> Exercise objective
Your answer should be only the lines below from the one with "297 339 2514" to the one with "1136 4 1.21", repeated exactly, ends included.

> Provided material
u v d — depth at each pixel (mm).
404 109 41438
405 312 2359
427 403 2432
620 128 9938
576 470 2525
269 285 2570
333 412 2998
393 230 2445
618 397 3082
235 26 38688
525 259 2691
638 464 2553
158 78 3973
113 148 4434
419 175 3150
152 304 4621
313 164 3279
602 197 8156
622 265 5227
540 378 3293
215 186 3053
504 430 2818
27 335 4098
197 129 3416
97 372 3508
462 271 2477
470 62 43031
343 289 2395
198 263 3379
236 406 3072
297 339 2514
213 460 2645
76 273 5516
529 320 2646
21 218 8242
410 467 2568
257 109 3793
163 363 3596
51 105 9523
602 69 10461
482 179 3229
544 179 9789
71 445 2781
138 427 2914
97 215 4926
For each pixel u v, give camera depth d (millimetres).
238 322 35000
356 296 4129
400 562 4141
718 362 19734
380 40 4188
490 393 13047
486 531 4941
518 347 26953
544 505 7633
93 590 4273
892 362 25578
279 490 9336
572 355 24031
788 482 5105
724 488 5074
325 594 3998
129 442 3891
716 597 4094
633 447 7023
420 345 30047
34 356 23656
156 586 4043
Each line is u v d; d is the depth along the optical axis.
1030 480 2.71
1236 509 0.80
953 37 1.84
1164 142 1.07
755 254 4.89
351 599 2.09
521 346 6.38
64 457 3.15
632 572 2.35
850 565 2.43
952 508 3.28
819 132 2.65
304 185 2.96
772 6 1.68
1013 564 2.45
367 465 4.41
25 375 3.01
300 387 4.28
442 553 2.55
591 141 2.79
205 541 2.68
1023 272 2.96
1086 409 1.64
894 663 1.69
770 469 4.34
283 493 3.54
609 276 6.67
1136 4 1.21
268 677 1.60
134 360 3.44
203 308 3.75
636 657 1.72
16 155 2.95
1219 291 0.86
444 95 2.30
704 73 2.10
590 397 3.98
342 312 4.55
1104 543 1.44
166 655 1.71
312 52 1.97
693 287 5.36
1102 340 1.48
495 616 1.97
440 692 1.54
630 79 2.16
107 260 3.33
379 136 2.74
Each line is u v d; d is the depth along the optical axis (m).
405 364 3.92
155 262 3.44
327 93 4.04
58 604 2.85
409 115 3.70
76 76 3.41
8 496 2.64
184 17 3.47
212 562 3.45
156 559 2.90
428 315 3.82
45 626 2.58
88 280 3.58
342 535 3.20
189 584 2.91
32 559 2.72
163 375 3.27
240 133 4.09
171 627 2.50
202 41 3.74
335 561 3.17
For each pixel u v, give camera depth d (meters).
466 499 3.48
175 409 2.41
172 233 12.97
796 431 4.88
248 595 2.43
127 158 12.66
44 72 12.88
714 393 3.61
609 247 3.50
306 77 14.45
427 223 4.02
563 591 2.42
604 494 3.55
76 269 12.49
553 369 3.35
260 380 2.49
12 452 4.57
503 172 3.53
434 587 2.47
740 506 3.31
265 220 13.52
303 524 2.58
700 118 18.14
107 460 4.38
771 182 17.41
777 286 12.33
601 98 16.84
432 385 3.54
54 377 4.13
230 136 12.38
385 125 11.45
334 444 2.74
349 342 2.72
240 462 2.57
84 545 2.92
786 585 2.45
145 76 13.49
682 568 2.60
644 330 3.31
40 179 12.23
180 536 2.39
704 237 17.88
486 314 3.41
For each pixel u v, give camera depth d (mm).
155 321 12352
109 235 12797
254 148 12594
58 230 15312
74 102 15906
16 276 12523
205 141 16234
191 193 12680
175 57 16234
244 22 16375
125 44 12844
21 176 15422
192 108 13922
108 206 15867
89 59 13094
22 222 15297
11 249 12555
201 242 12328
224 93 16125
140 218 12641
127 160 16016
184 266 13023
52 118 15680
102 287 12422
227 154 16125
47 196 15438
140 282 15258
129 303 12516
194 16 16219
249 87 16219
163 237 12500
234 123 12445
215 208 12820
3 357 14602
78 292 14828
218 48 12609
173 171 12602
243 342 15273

> Result of this task
297 339 2514
213 460 2645
76 273 5516
529 320 2646
21 218 8242
410 467 2568
257 109 3793
163 363 3596
51 105 9523
602 69 10461
482 179 3229
544 179 9789
71 445 2781
138 427 2914
97 215 4926
For each pixel u v, give camera depth d (millimetres).
238 322 35000
356 296 4129
400 562 4141
718 362 19734
380 40 4188
490 393 13047
486 531 4941
518 347 26953
544 505 7633
93 590 4273
892 362 25578
279 490 9336
572 355 24031
788 482 5105
724 488 5074
325 594 3998
129 442 3891
716 597 4094
633 447 7023
420 345 30047
34 356 23656
156 586 4043
Each line is u v d; d is the depth along the optical axis.
1030 480 2.71
1236 509 0.80
953 37 1.84
1164 142 1.07
755 254 4.89
351 599 2.09
521 346 6.38
64 457 3.15
632 572 2.35
850 565 2.43
952 508 3.28
819 132 2.65
304 185 2.96
772 6 1.68
1013 564 2.45
367 465 4.41
25 375 3.01
300 387 4.28
442 553 2.55
591 141 2.79
205 541 2.68
1023 272 2.96
1086 409 1.64
894 663 1.69
770 469 4.34
283 493 3.54
609 276 6.67
1136 4 1.21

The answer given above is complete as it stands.